YOUR INSTRUCTIONS
Duplicate the rows below word for word, starting at the line containing "order: Polypodiales" and ending at the line containing "state / province: San Luis Potosí".

Stored records
************
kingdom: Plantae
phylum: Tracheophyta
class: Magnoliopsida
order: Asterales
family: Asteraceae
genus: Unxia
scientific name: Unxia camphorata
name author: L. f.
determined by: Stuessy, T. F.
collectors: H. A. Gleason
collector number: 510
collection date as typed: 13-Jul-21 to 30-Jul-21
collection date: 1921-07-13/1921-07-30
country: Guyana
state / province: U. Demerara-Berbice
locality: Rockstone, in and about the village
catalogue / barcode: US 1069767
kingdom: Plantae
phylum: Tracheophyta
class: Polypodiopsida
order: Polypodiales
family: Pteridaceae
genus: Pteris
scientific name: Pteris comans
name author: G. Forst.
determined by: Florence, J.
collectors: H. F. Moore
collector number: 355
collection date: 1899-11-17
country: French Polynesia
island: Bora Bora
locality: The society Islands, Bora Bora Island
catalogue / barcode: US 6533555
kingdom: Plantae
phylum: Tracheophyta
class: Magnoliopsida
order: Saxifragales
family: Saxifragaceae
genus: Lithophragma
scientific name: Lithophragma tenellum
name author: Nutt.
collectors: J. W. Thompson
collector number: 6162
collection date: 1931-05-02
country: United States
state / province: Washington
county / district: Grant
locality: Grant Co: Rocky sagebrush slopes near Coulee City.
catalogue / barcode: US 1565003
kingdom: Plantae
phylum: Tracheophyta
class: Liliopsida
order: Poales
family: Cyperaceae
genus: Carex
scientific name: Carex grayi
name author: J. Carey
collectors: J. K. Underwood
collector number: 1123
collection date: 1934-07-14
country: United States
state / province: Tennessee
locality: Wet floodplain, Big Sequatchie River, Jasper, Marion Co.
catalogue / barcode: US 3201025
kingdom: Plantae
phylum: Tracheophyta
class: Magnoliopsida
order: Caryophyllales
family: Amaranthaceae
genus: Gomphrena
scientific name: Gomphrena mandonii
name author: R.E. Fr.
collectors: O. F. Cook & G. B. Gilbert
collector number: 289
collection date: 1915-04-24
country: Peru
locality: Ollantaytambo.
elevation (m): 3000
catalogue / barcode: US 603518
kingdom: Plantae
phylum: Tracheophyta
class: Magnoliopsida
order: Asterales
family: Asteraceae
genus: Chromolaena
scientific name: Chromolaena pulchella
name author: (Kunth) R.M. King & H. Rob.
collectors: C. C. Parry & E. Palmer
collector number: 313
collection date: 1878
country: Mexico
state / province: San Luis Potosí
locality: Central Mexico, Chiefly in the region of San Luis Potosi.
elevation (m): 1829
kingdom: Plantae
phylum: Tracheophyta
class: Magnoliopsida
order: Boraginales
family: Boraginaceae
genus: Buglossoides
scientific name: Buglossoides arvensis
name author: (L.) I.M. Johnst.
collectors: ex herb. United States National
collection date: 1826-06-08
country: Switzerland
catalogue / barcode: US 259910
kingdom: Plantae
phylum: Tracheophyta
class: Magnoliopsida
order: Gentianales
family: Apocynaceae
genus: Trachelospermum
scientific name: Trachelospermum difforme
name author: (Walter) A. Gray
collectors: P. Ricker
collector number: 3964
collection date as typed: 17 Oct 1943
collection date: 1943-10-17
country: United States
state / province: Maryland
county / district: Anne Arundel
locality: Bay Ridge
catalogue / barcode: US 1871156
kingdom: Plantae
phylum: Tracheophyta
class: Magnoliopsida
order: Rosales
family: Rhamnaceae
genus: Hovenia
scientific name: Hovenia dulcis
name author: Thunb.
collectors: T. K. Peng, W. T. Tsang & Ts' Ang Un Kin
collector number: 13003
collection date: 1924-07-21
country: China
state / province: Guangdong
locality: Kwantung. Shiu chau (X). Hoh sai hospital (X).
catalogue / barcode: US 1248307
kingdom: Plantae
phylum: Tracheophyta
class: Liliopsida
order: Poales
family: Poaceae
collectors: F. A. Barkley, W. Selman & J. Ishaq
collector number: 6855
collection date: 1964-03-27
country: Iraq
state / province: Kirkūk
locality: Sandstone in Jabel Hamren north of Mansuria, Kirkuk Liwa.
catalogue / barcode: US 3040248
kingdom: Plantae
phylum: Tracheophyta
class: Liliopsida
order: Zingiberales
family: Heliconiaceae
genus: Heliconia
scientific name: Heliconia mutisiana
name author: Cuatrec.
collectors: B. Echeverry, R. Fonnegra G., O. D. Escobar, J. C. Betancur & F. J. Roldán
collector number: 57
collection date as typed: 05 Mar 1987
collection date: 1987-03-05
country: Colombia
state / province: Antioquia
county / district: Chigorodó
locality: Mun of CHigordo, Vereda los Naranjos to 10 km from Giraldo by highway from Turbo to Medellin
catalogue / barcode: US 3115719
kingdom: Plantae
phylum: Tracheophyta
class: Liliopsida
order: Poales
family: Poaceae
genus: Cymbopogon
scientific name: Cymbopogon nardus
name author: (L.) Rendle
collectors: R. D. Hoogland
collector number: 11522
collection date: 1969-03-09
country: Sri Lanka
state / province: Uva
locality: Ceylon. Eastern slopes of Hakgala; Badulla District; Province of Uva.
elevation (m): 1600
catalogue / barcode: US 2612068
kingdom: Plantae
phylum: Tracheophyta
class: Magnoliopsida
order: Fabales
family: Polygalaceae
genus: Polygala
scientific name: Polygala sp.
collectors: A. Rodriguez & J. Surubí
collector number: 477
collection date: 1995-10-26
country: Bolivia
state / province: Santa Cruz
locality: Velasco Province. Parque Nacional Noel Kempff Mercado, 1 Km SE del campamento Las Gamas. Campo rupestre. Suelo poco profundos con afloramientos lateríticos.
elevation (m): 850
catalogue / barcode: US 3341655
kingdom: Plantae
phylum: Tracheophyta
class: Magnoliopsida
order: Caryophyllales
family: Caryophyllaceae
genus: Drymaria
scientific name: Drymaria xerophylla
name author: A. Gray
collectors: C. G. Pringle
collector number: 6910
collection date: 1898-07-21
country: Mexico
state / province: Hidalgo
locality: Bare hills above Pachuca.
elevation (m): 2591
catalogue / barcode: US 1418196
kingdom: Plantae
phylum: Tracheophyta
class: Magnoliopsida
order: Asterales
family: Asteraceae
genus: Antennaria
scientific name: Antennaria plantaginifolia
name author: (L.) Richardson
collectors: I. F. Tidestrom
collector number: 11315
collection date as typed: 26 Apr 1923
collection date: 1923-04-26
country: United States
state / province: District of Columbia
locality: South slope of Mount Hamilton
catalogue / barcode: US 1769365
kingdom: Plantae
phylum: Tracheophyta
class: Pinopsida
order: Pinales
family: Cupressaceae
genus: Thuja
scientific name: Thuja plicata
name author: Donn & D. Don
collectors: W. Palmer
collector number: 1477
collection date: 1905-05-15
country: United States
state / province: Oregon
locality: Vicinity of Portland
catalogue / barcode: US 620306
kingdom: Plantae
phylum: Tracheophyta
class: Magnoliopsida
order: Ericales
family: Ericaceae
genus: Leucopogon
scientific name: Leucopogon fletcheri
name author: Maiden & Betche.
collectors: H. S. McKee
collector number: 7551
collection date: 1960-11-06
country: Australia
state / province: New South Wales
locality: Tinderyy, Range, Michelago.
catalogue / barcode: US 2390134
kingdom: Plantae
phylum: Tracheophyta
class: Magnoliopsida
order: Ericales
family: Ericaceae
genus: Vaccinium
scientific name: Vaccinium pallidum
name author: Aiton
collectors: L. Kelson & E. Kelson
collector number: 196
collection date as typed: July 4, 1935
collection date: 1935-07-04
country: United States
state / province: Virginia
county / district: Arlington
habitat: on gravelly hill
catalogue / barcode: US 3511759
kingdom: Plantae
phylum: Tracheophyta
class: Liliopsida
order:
************
CORRECT ANSWER
order: Polypodiales
family: Pteridaceae
genus: Pteris
scientific name: Pteris comans
name author: G. Forst.
determined by: Florence, J.
collectors: H. F. Moore
collector number: 355
collection date: 1899-11-17
country: French Polynesia
island: Bora Bora
locality: The society Islands, Bora Bora Island
catalogue / barcode: US 6533555
kingdom: Plantae
phylum: Tracheophyta
class: Magnoliopsida
order: Saxifragales
family: Saxifragaceae
genus: Lithophragma
scientific name: Lithophragma tenellum
name author: Nutt.
collectors: J. W. Thompson
collector number: 6162
collection date: 1931-05-02
country: United States
state / province: Washington
county / district: Grant
locality: Grant Co: Rocky sagebrush slopes near Coulee City.
catalogue / barcode: US 1565003
kingdom: Plantae
phylum: Tracheophyta
class: Liliopsida
order: Poales
family: Cyperaceae
genus: Carex
scientific name: Carex grayi
name author: J. Carey
collectors: J. K. Underwood
collector number: 1123
collection date: 1934-07-14
country: United States
state / province: Tennessee
locality: Wet floodplain, Big Sequatchie River, Jasper, Marion Co.
catalogue / barcode: US 3201025
kingdom: Plantae
phylum: Tracheophyta
class: Magnoliopsida
order: Caryophyllales
family: Amaranthaceae
genus: Gomphrena
scientific name: Gomphrena mandonii
name author: R.E. Fr.
collectors: O. F. Cook & G. B. Gilbert
collector number: 289
collection date: 1915-04-24
country: Peru
locality: Ollantaytambo.
elevation (m): 3000
catalogue / barcode: US 603518
kingdom: Plantae
phylum: Tracheophyta
class: Magnoliopsida
order: Asterales
family: Asteraceae
genus: Chromolaena
scientific name: Chromolaena pulchella
name author: (Kunth) R.M. King & H. Rob.
collectors: C. C. Parry & E. Palmer
collector number: 313
collection date: 1878
country: Mexico
state / province: San Luis Potosí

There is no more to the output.